Figure 3. The A264V substitution is responsible for the delayed release of corepressor by the TRα1-I mutant

Radiolabeled TRα1-K74E or TRα1-A264V mutant proteins were assayed for the ability to bind to GST-NCoR under different T3 conditions, as in Figure 1C. The mean and standard error of 2 independent experiments are presented. Error bars smaller than the graph symbols may not be visible.

Figure 4. The K74 substitution also accounts for the regulatory defects and dominant negative properties of the TRα1-I and TRα1-M mutants on an AP-1 negative-response element

(A). Negative response gene regulation by TRα1-WT, TRα1-I, or TRα1-K74E. Expression vectors for the TRα1 alleles indicated were introduced by transient transfection into CV1 cells together with an AP-1 Col-Luc reporter and a pCH110 lacZ internal control. After 24 h. T3 hormone (or carrier only) was added to the cells to the concentrations indicated, the cells were harvested 24 h. later, and relative luciferase activity (normalized to the β-galactosidase control) was calculated. The mean and standard deviation of 2 or more experiments are presented. (B). Negative response gene regulation by TRα1-WT, TRα1-M, or TRα1-K74R. The same methodology was employed as in panel A. (C). Inhibition of wild-type TRα1 function by TRα1-I or TRα1-K74E. The same methodology was employed as in panel A, except utilizing a 5:1 mixture of TRα-1 mutant to TRα1-WT in each transfection. (D).

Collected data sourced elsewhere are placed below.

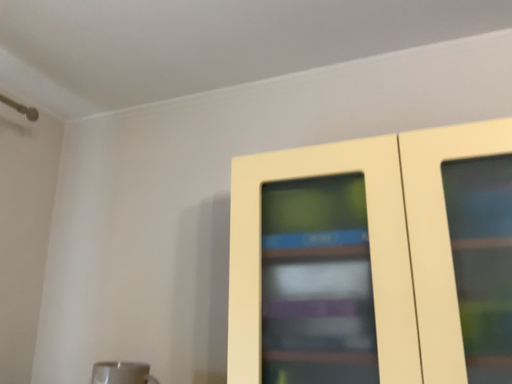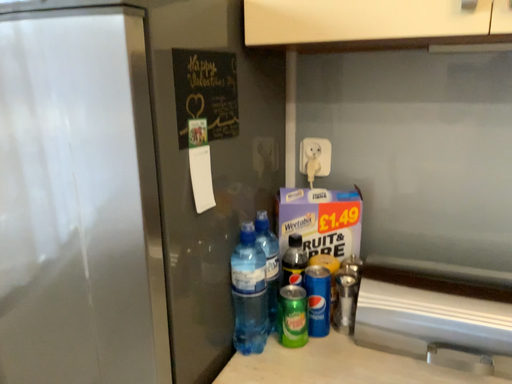
Question: How did the camera likely rotate when shooting the video?

Choices:
 (A) rotated downward
 (B) rotated upward

Answer: (A)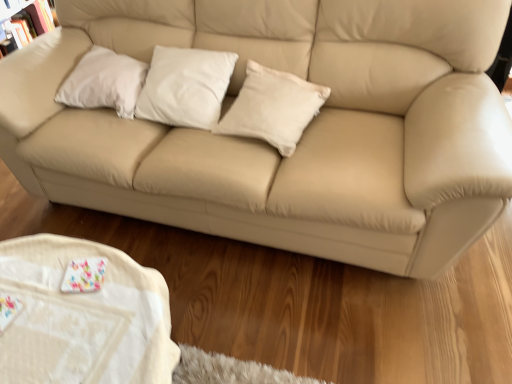
Question: Is white cotton pillow at center, which is counted as the first pillow, starting from the right, wider or thinner than white matte pillow at upper left, which ranks as the 1th pillow in left-to-right order?

Choices:
 (A) thin
 (B) wide

Answer: (B)

Question: Is white cotton pillow at center, placed as the third pillow when sorted from left to right, in front of or behind white matte pillow at upper left, which ranks as the third pillow in right-to-left order, in the image?

Choices:
 (A) front
 (B) behind

Answer: (A)

Question: Which of these objects is positioned closest to the white matte pillow at center, which is the 2th pillow in right-to-left order?

Choices:
 (A) white cotton pillow at center, placed as the third pillow when sorted from left to right
 (B) white matte pillow at upper left, which ranks as the third pillow in right-to-left order
 (C) beige leather couch at center
 (D) white fabric table at lower left
 (E) matte white bookcase at upper left

Answer: (B)

Question: Which object is positioned farthest from the white matte pillow at upper left, which ranks as the 1th pillow in left-to-right order?

Choices:
 (A) white fabric table at lower left
 (B) white matte pillow at center, which is the 2th pillow in right-to-left order
 (C) matte white bookcase at upper left
 (D) white cotton pillow at center, which is counted as the first pillow, starting from the right
 (E) beige leather couch at center

Answer: (C)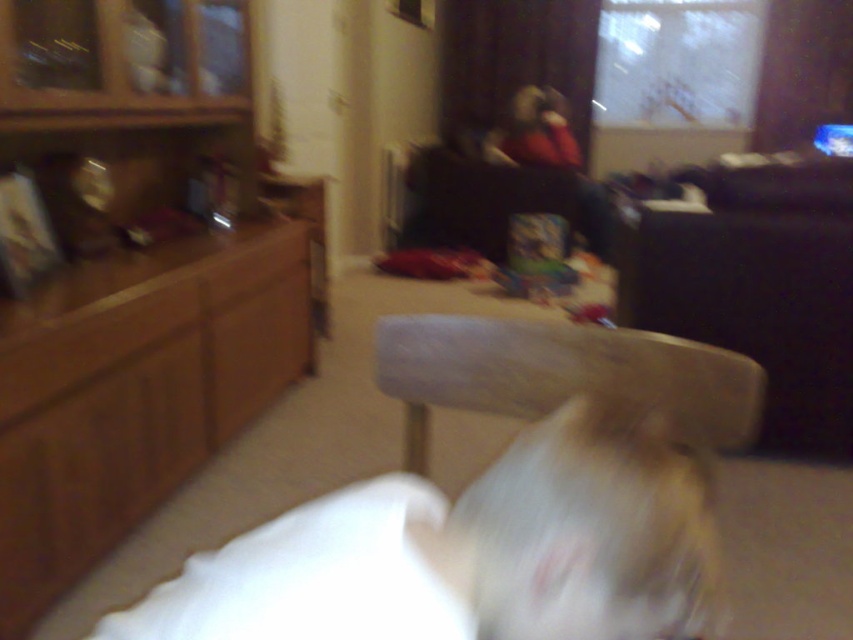
Describe the element at coordinates (126, 275) in the screenshot. I see `brown wood dresser at left` at that location.

Who is more distant from viewer, [16,29] or [833,388]?

Point [833,388]

Between point (97, 10) and point (656, 305), which one is positioned in front?

Positioned in front is point (97, 10).

The image size is (853, 640). Identify the location of brown wood dresser at left. (126, 275).

Is point (585, 496) positioned behind point (682, 388)?

No, (585, 496) is closer to viewer.

Is white fur dog at lower center below wooden stool at center?

Correct, white fur dog at lower center is located below wooden stool at center.

Where is `white fur dog at lower center`? This screenshot has height=640, width=853. white fur dog at lower center is located at coordinates (471, 552).

Does black fabric couch at upper right appear on the right side of white fabric pillow at lower center?

Yes, black fabric couch at upper right is to the right of white fabric pillow at lower center.

Who is lower down, black fabric couch at upper right or white fabric pillow at lower center?

white fabric pillow at lower center

This screenshot has height=640, width=853. Find the location of `black fabric couch at upper right`. black fabric couch at upper right is located at coordinates (756, 285).

What are the coordinates of `black fabric couch at upper right` in the screenshot? It's located at (756, 285).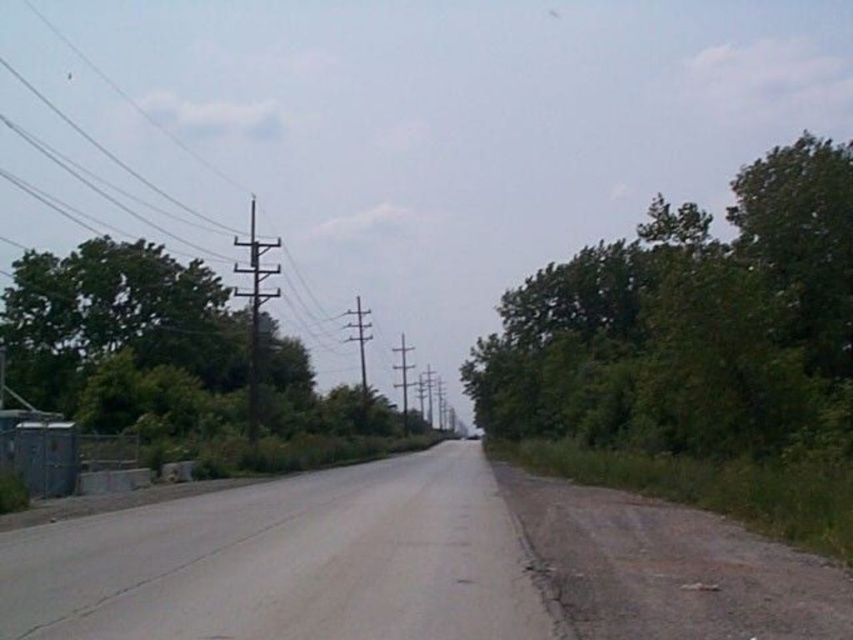
You are a painter standing at the end of the road. You need to paint the tallest telegraph pole first. Which one should you choose between the metallic gray telegraph pole at center and the smooth wood telegraph pole at center?

The metallic gray telegraph pole at center has a greater height compared to the smooth wood telegraph pole at center, so you should paint the metallic gray telegraph pole at center first.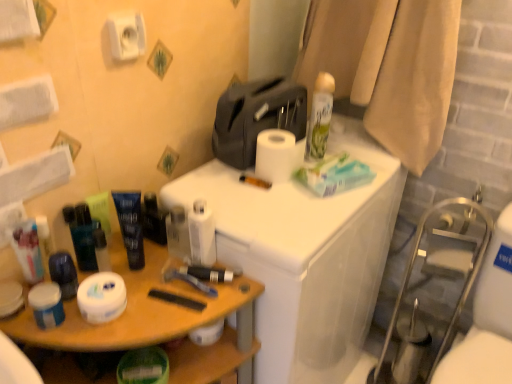
Find the location of `free space in front of translucent plastic can at upper right`. free space in front of translucent plastic can at upper right is located at coordinates (306, 208).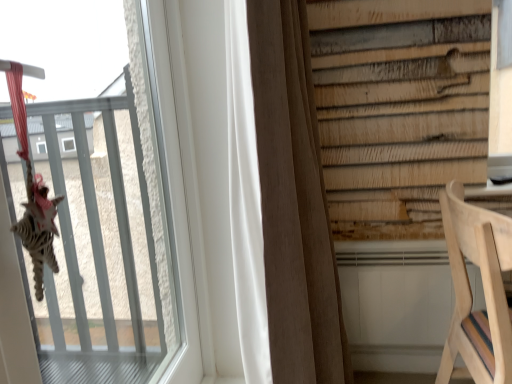
Question: Does brown fabric curtain at center turn towards transparent glass window at upper left?

Choices:
 (A) no
 (B) yes

Answer: (A)

Question: Can you confirm if brown fabric curtain at center is shorter than transparent glass window at upper left?

Choices:
 (A) yes
 (B) no

Answer: (B)

Question: Is brown fabric curtain at center positioned with its back to transparent glass window at upper left?

Choices:
 (A) no
 (B) yes

Answer: (A)

Question: From a real-world perspective, is brown fabric curtain at center on top of transparent glass window at upper left?

Choices:
 (A) yes
 (B) no

Answer: (B)

Question: Considering the relative sizes of brown fabric curtain at center and transparent glass window at upper left in the image provided, is brown fabric curtain at center bigger than transparent glass window at upper left?

Choices:
 (A) yes
 (B) no

Answer: (A)

Question: Is brown fabric curtain at center to the right of transparent glass window at upper left from the viewer's perspective?

Choices:
 (A) yes
 (B) no

Answer: (A)

Question: Is natural wood chair at lower right positioned with its back to brown fabric curtain at center?

Choices:
 (A) yes
 (B) no

Answer: (A)

Question: From a real-world perspective, is natural wood chair at lower right located beneath brown fabric curtain at center?

Choices:
 (A) no
 (B) yes

Answer: (B)

Question: Considering the relative sizes of natural wood chair at lower right and brown fabric curtain at center in the image provided, is natural wood chair at lower right shorter than brown fabric curtain at center?

Choices:
 (A) no
 (B) yes

Answer: (B)

Question: Is natural wood chair at lower right thinner than brown fabric curtain at center?

Choices:
 (A) no
 (B) yes

Answer: (A)

Question: Does natural wood chair at lower right have a greater width compared to brown fabric curtain at center?

Choices:
 (A) yes
 (B) no

Answer: (A)

Question: Is the position of natural wood chair at lower right less distant than that of brown fabric curtain at center?

Choices:
 (A) yes
 (B) no

Answer: (A)

Question: Is natural wood chair at lower right further to the viewer compared to transparent glass window at upper left?

Choices:
 (A) yes
 (B) no

Answer: (A)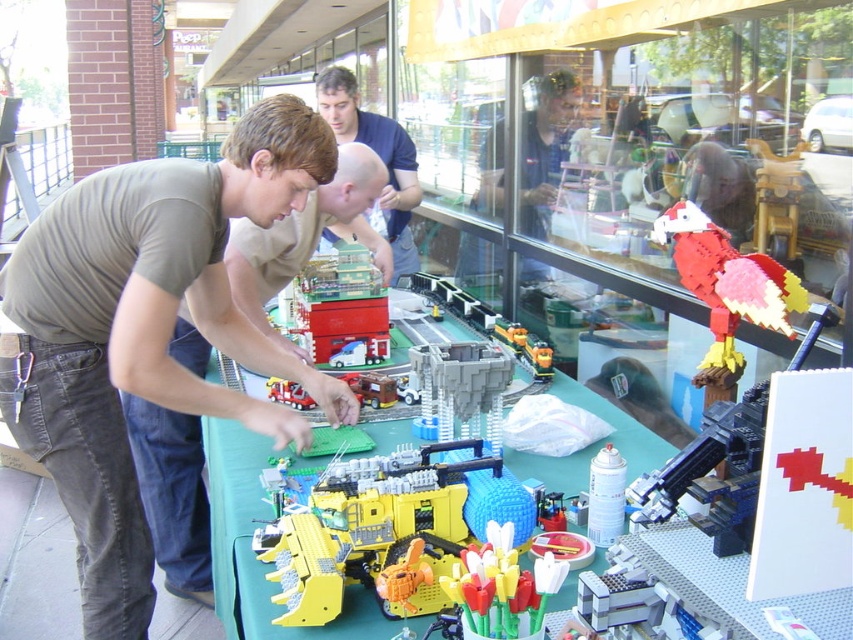
Question: Which point appears farthest from the camera in this image?

Choices:
 (A) (691, 250)
 (B) (409, 170)
 (C) (144, 435)
 (D) (540, 584)

Answer: (B)

Question: Is yellow plastic construction vehicle at center to the left of matte blue shirt at center from the viewer's perspective?

Choices:
 (A) no
 (B) yes

Answer: (B)

Question: Does yellow plastic construction vehicle at center have a larger size compared to matte brown shirt at center?

Choices:
 (A) yes
 (B) no

Answer: (B)

Question: Can you confirm if matte brown shirt at center is smaller than brick red plastic building at center?

Choices:
 (A) no
 (B) yes

Answer: (A)

Question: Which is nearer to the blue shirt at upper center?

Choices:
 (A) yellow plastic construction vehicle at center
 (B) brick-like train at center
 (C) matte blue shirt at center

Answer: (C)

Question: Which object appears farthest from the camera in this image?

Choices:
 (A) brick red plastic building at center
 (B) red plastic fire truck at center
 (C) brick-like parrot at upper right

Answer: (A)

Inhibition of wild-type TRα1 function by TRα1-M or TRα1-K74R. The same methodology was employed as in panel B, except utilizing a 5:1 mixture of TRα-1 mutant to TRα1-WT in each transfection. (E). Positive response gene regulation by TRα1-WT or an artificial TRα1-K74A mutant. A DR4-Luc reporter was used employing the same methodology as in Figure 2A. The mean and standard deviation of 2 or more experiments are presented. (F). Negative response gene regulation by TRα1-WT or an artificial TRα1–K74A mutant. An AP-1 Col-Luc reporter was used employing the same methodology as in Figure 4A. The mean and standard deviation of 2 or more experiments are presented.

Figure 5. The wild-type TRα1 DBD inhibits positive response gene regulation; the K74E mutant, or deletions of the DBD, reverse this inhibition

The Gal4DBD-domain was fused to TRα1-WT full-length, TRα1-I full-length, TRα1-K74E full-length, or TRα1-WT with the DNA binding domain deleted (TRα1-ΔABC), and the constructs were introduced into CV-1 cells together with a Gal17-mer luciferase reporter and the pCH110 lacZ internal control. T3 was added as indicated 24 h. after transfection, the cells were harvested an addition 24 h. later, and relative luciferase was determined as in Figure 2. The GalDBD-domain alone was also tested.

Figure 6. A conserved lysine in the P-box of multiple nuclear receptors makes important contacts within the response element half-site

(A). The amino acid sequence of the P box of the DNA binding domain of different nuclear receptors. Sequences include TR, retinoic acid receptor (RAR), vitamin D3 receptor (VDR), glucocorticoid receptor (GR), mineralocorticoid receptor (MR), androgen receptor (AR), estrogen receptor (ER), COUP-TFI, Drosophila Tailless (Tailless), and a mammalian Tailless ortholog (Tlx). (B). The crystal structure of a portion of the DNA binding domain of TRα1 bound to a DNA response element. The TR protein backbone is presented as a ribbon/helix/strand schematic; the DNA and K74 are shown as space fill (47). The half-site sequence of the DNA is indicated to the right; the contact between the second base pair in the DNA and K74 is highlighted in blue and yellow. A “lever-arm” identified in glucorticoid receptors is shown in the TR structure as green (40).